> [EXERCISE TASKS]
A. Answer these questions using the Bolton v. Commissioner opinion:
(i) To whom was respondent's motion to extend time assigned?
(ii) On what date was the notice of deficiency issued to petitioners?
(iii) What amount was determined as the addition to tax tied to the substantial understatement under section 6661?
B. Rewrite the stretch of the Bolton v. Commissioner opinion from "PANUTHOS, Special Trial" through "amount of $3,031.16.", replacing "petitioners" with "taxpayers".

> [SELECTED PASSAGE]
Bolton v. Commissioner

OPINION

Chabot, Judge:

Respondent’s motion to extend time within which to answer filed herein was assigned to Special Trial Judge Peter J. Panuthos.1 This case came before the Court on respondent’s motion to extend time within which to answer. After a review of the record, we agree with and adopt his opinion as set forth below.

OPINION OF THE SPECIAL TRIAL JUDGE

PANUTHOS, Special Trial Judge:

This case came before the Court on respondent’s motion to extend time within which to answer. A notice of deficiency was issued to petitioners on May 26, 1988, determining a deficiency for the taxable year 1984 in the amount of $12,124.67. Respondent also determined additions to tax under section 6653(a)(1) in the amount of $606.15 and section 6653(a)(2) in the amount of 50 percent of the interest due on the deficiency. Respondent further determined that there is a substantial understatement of income tax liability within the meaning of section 6661 and determined an addition to tax in the amount of $3,031.16.

(Stored data entries)
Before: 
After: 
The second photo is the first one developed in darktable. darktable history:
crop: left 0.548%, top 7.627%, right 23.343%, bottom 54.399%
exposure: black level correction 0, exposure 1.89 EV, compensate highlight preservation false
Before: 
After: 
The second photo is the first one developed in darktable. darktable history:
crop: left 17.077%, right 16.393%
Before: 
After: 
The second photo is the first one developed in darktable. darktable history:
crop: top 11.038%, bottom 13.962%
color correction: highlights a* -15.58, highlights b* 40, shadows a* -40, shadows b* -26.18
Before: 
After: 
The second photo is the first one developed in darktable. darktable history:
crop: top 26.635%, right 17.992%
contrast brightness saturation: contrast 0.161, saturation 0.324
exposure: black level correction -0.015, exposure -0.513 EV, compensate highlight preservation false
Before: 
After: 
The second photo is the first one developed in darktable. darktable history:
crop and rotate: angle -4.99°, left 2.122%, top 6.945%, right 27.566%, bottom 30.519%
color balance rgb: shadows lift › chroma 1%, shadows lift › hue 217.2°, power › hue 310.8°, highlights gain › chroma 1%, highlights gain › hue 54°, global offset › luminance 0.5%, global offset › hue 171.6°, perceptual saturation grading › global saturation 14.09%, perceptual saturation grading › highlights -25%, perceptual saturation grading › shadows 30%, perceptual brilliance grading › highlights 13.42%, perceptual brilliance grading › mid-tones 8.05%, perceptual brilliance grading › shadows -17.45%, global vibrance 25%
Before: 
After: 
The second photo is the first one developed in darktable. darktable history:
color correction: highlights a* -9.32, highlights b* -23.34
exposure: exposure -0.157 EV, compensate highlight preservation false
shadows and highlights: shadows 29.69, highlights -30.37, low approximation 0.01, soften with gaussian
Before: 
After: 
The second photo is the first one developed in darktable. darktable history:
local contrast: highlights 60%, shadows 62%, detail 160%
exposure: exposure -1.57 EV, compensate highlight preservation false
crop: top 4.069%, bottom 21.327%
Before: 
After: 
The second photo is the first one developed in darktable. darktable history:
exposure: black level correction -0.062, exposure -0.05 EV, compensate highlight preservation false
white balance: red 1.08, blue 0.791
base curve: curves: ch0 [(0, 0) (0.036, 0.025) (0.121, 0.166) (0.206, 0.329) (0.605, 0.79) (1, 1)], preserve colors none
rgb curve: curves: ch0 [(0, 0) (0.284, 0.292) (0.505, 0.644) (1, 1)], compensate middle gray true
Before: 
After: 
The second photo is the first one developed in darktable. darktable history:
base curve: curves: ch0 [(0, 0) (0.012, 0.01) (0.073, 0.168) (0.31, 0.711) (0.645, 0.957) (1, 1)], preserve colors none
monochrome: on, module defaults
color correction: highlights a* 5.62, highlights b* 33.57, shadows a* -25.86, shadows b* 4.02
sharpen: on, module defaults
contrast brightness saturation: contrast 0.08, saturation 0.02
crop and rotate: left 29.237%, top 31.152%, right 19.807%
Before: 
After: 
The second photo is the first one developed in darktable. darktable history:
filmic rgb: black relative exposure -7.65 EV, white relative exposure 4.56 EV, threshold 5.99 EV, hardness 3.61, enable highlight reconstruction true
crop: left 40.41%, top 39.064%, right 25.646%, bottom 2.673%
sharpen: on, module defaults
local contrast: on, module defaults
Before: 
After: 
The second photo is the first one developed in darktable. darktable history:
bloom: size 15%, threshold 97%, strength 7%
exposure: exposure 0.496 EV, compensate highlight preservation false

> [ANSWERS GIVEN]
A.
(i) Special Trial Judge Peter J. Panuthos
(ii) May 26, 1988
(iii) $3,031.16

B.
PANUTHOS, Special Trial Judge:

This case came before the Court on respondent’s motion to extend time within which to answer. A notice of deficiency was issued to taxpayers on May 26, 1988, determining a deficiency for the taxable year 1984 in the amount of $12,124.67. Respondent also determined additions to tax under section 6653(a)(1) in the amount of $606.15 and section 6653(a)(2) in the amount of 50 percent of the interest due on the deficiency. Respondent further determined that there is a substantial understatement of income tax liability within the meaning of section 6661 and determined an addition to tax in the amount of $3,031.16.